Therapeutic vaccination of neoplasms and malignancies has remained a concept explored in a variety of tumor types, since the introduction of early agents such as sipuleucel-T (Provenge®) and talimogene laherparepvec (Imlygic®) in prostate cancer and melanoma respectively. 16 Vaccination efforts in MM have been partially explored, with a primary limitation being discovering an antigen that is widely expressed on malignant cells in MM for an immune response to be mounted. 16 Mucin 1 (MUC1) is an antigen that is present on 90% of malignant MM cells, and is a re-engineerable glycoprotein that is found on many other cancer cells as well.16 Initial vaccines using MUC1 as an antigen have displayed inconsistent efficacy due to the variability of antibodies produced, which are unable to differentiate between endogenous and synthetic MUC1. 16 Additionally, previous modulations of MUC1 to create a therapeutic vaccine candidate have failed in causing all relevant major histocompatibility complexes (MHC) to recognize the epitope and generate an adequate immune response to malignant cells. 17 VXL-100, or ImMucin, is a novel therapeutic vaccine that mimics MUC1 and contains the entire MUC1 signal peptide (SP) domain, and is proposed to mount more efficacious anti-cancer immunotherapy effects. 17 The clinical efficacy of ImMucin thus far is limited but compelling, as evidenced in  an early phase 1 study seven of nine patients who possessed stable disease maintained their disease status for at least 60 weeks. 17 Proper dosing regimens and further studies may elucidate the use of ImMucin in induction of minimal residual disease (MRD) and possibly complete disease remission. 17  


The treatment paradigm of MM has revolutionized over the past few decades and has significantly improved clinical responses and overall survival in patients.

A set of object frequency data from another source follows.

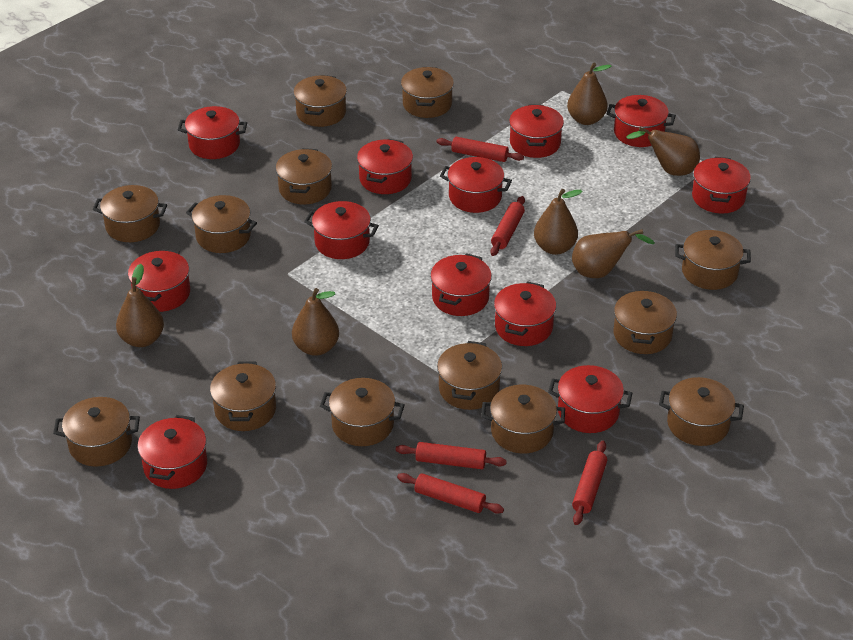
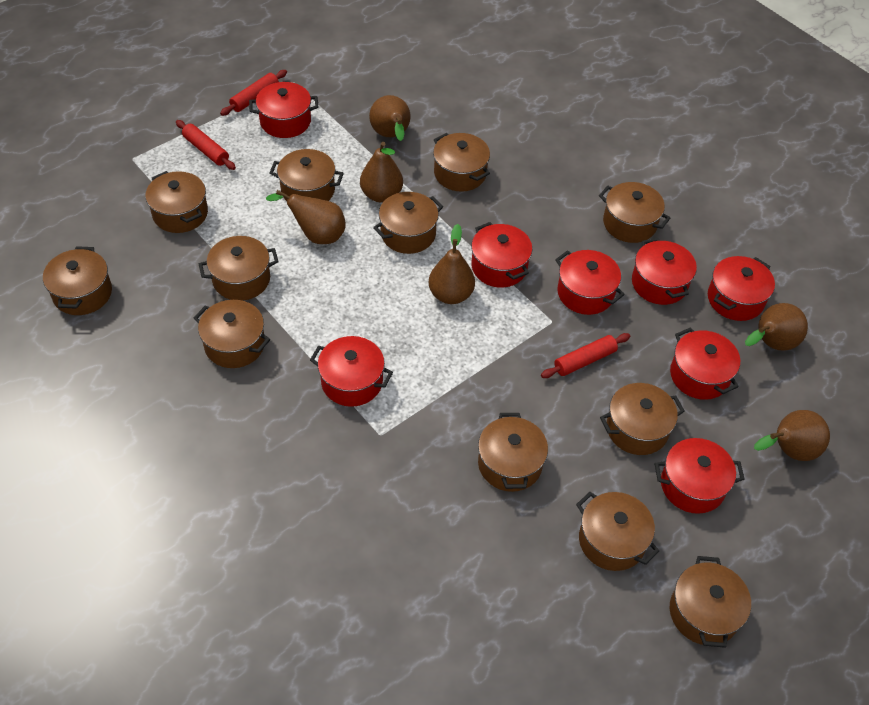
brown pot: [53,397,140,467] [93,185,167,242] [186,195,257,253] [210,362,276,431] [276,148,332,204] [293,75,347,127] [320,378,405,446] [401,67,454,118] [437,341,502,410] [481,385,565,453] [614,289,677,354] [659,377,744,446] [675,230,751,290] = 13 -> [43,246,112,315] [145,171,208,233] [194,300,270,368] [199,236,279,301] [270,149,344,201] [373,192,443,254] [433,133,490,192] [478,413,548,492] [576,492,659,571] [599,182,671,243] [600,383,685,455] [670,556,751,648] = 12
red pot: [128,249,190,312] [137,415,207,489] [178,106,247,159] [304,201,379,259] [357,139,413,194] [430,253,492,316] [440,157,512,213] [494,281,556,346] [509,104,564,158] [548,365,632,433] [606,95,676,147] [692,157,751,214] = 12 -> [249,82,318,138] [310,336,393,407] [471,222,532,288] [555,250,625,315] [632,238,697,305] [655,438,745,514] [670,327,740,400] [708,256,775,321] = 8
red rolling pin: [396,442,507,469] [397,473,504,514] [437,137,524,162] [490,196,525,256] [572,441,607,525] = 5 -> [176,120,236,170] [220,70,287,116] [541,333,630,378] = 3

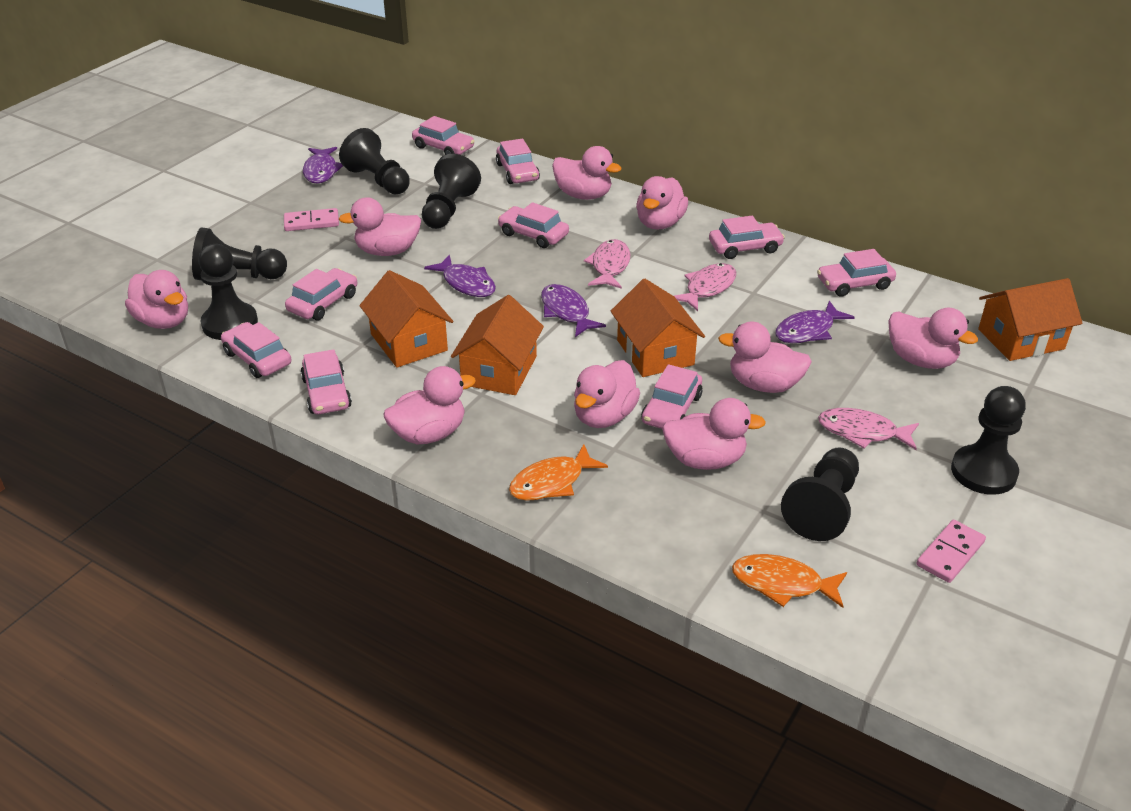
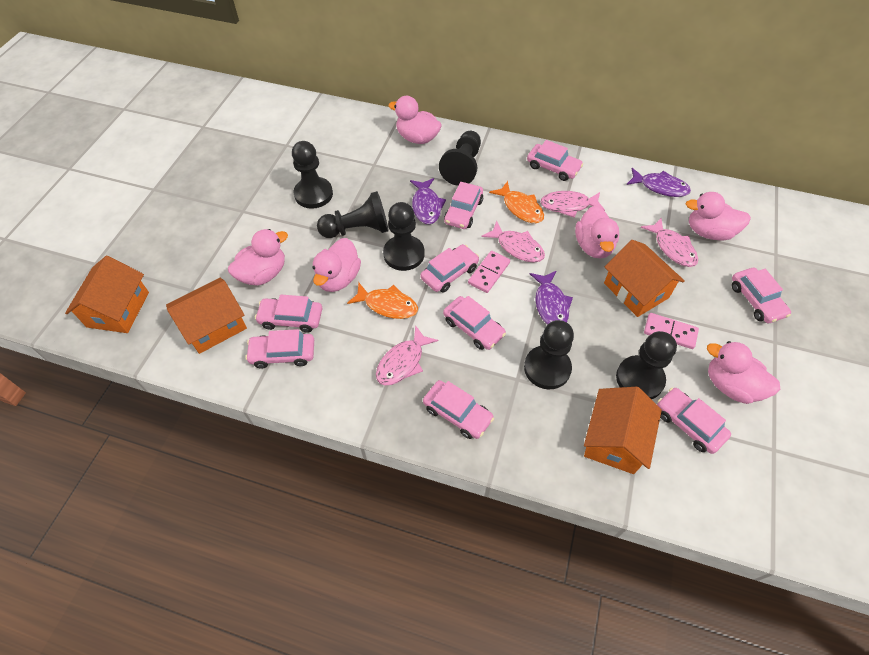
pink duck: [125,270,188,329] [339,197,421,256] [383,366,476,444] [552,146,621,200] [574,360,640,428] [636,176,688,230] [662,398,766,470] [718,321,812,393] [888,308,978,369] = 9 -> [228,229,288,285] [312,238,361,292] [388,96,442,144] [575,205,619,259] [686,192,751,241] [707,341,780,404] = 6
pink fish: [584,239,630,289] [674,263,736,311] [818,408,919,450] = 3 -> [376,325,438,385] [481,221,545,263] [541,191,605,218] [641,218,698,267] = 4
purple fish: [303,147,343,184] [424,255,496,297] [541,284,606,337] [775,301,855,343] = 4 -> [410,178,446,224] [530,271,573,325] [626,168,691,197] = 3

The multitude of possible regimens and lines of therapy has afforded patients many options in front line and refractory disease, causing patients to maintain stable disease and live longer. Lenalidomide and or PI use post ASCL transplant has remarkably furthered disease control and remission, and has set a standard for early pharmacotherapy and management. 5 Novel agents in MM therapy may augment this efficacy, and lead to the possibility of minimal residual disease statuses. Further research will reveal that utility of such agents in combination, and the potential for the therapeutic vaccine ImMucin.